I worried initially that, at 'bring your own booze' flat parties, everyone would wonder where my bottle of Sainsbury's vodka was. But, if you tell them it's premixed with the lemonade in your trusty reusable water bottle, you'll be left to drink your fresh and zesty soft drink in peace.
Doing shots of squash
Have you ever tried undiluted double-strength Robinsons? That stuff is was stronger than any Sourz I've ever had! Plus, you don't feel left out when all your mates are suddenly screaming 'OMG LET'S DO SHOTS' because, let's be honest, that's the best part of any night out.
I save a shit tonne of money
This may sound obvious, but if you don't spend loads on wine or cocktails or whatever, you have so much more money. You can go away for the weekend, or get a ticket for that artist you absolutely adore, or even just grab a cheeky Nando's.
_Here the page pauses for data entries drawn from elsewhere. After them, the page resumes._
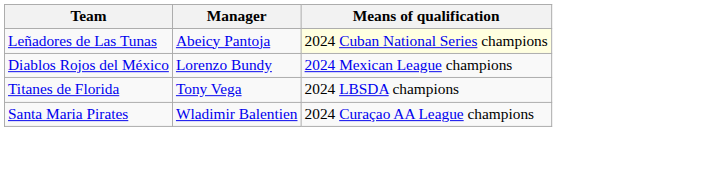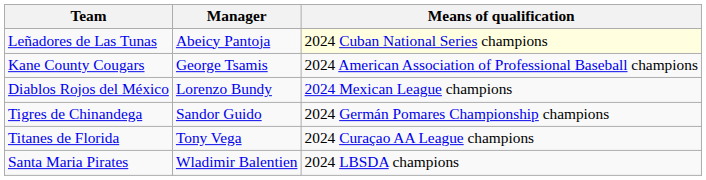+ row: Kane County Cougars | George Tsamis | 2024 American Association of Professional Baseball champions
+ row: Tigres de Chinandega | Sandor Guido | 2024 Germán Pomares Championship champions
Titanes de Florida | Means of qualification: 2024 LBSDA champions -> 2024 Curaçao AA League champions
Santa Maria Pirates | Means of qualification: 2024 Curaçao AA League champions -> 2024 LBSDA champions
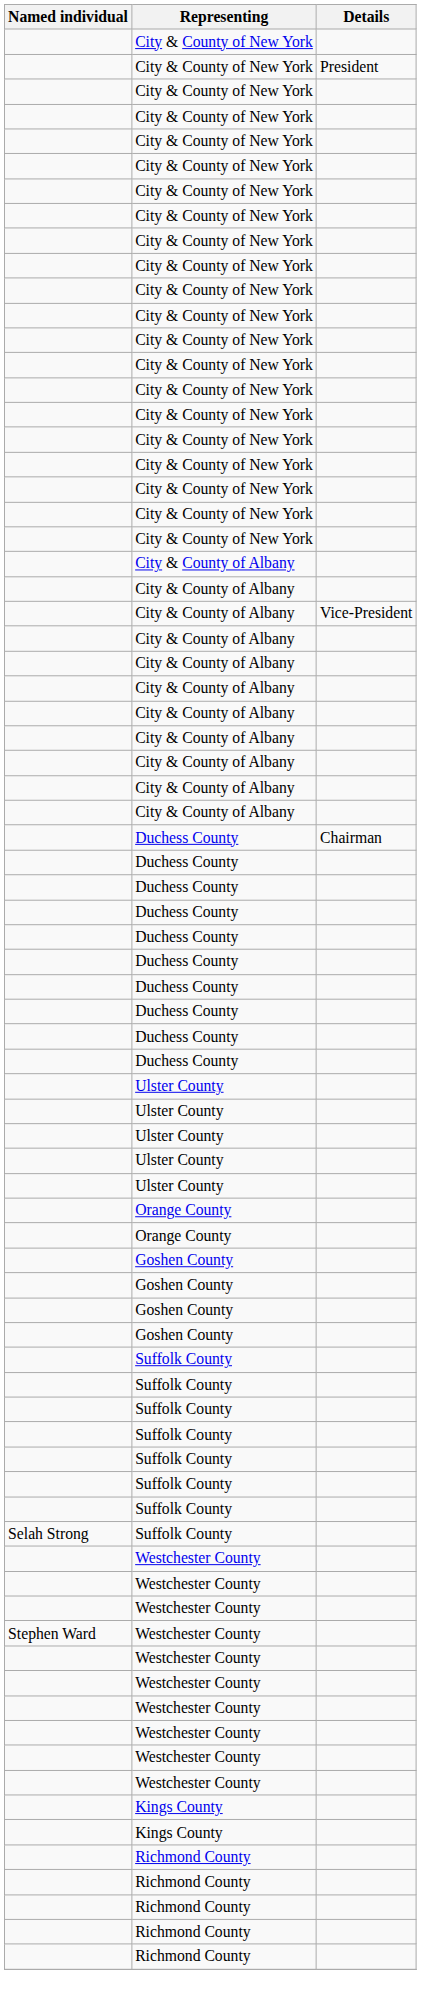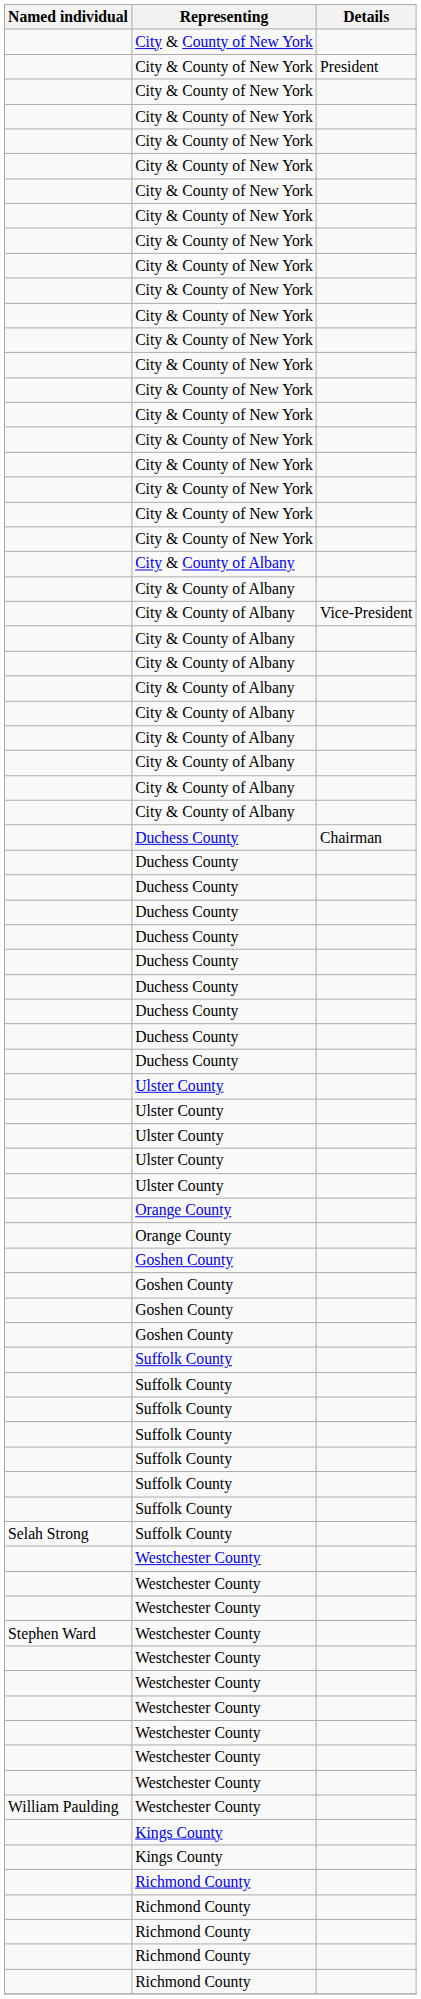+ row: William Paulding | Westchester County
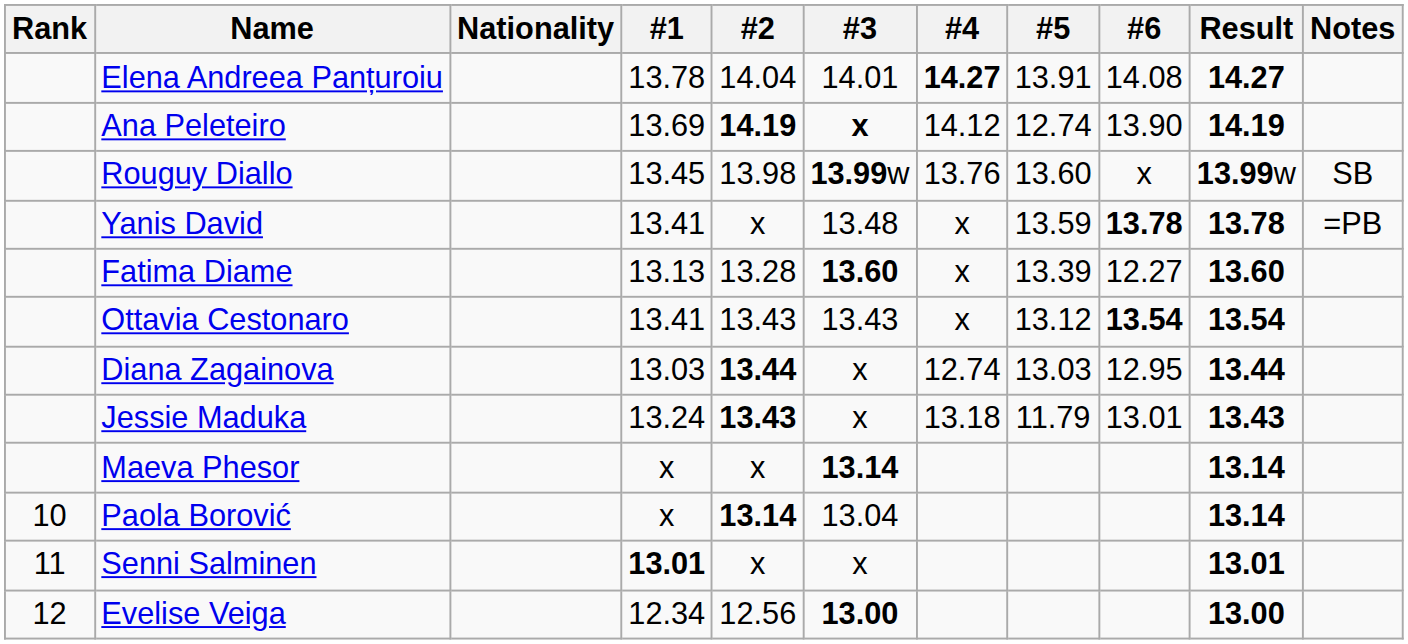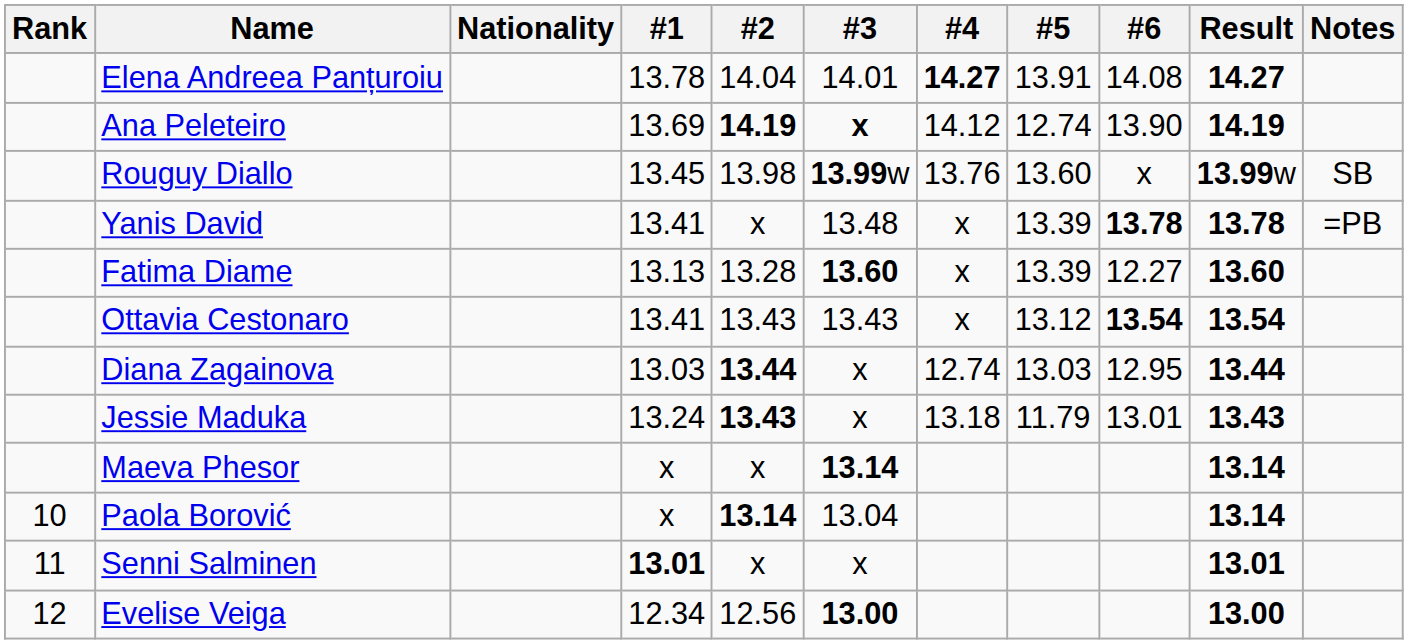Yanis David | #5: 13.59 -> 13.39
Seeing the positive in the negative
People often ask me if my nights out are super boring because I'm always the designated mum-friend who spends the night scooping up that one mate who went way too hard at pres. But honestly, the answer is no – I get to remember every stupid thing my drunk flatmates get up to. Imagine having this amount of power; all the blackmail material, all the ways you can humiliate them in front of their respective families when they come up to visit.
Next time Becky or James or whoever asks you to take the bin out or collect the post, imagine being able to say 'well actually mate I think you should do it' because you both know full-well that you could ruin their reputation as a Gaff Legend by tweeting about that one night in November when they spilt cereal all over the carpet and then wet themselves laughing. And you better believe I have photographic evidence. No more chores for me!
That being said, there will always be some low points
It can be challenging to resist ordering a pint when everyone else has one. Or refusing a glass of wine when you go home for a family get-together (especially as someone who has never been the type to say no to freebies). But at the end of the day, I have an extra tenner per week to spend on Cadbury's chocolate buttons. And I don't have to worry about missing morning lectures because I'm asleep on the floor of a toilet cubicle, regretting the 6 double vodka-cokes from last night.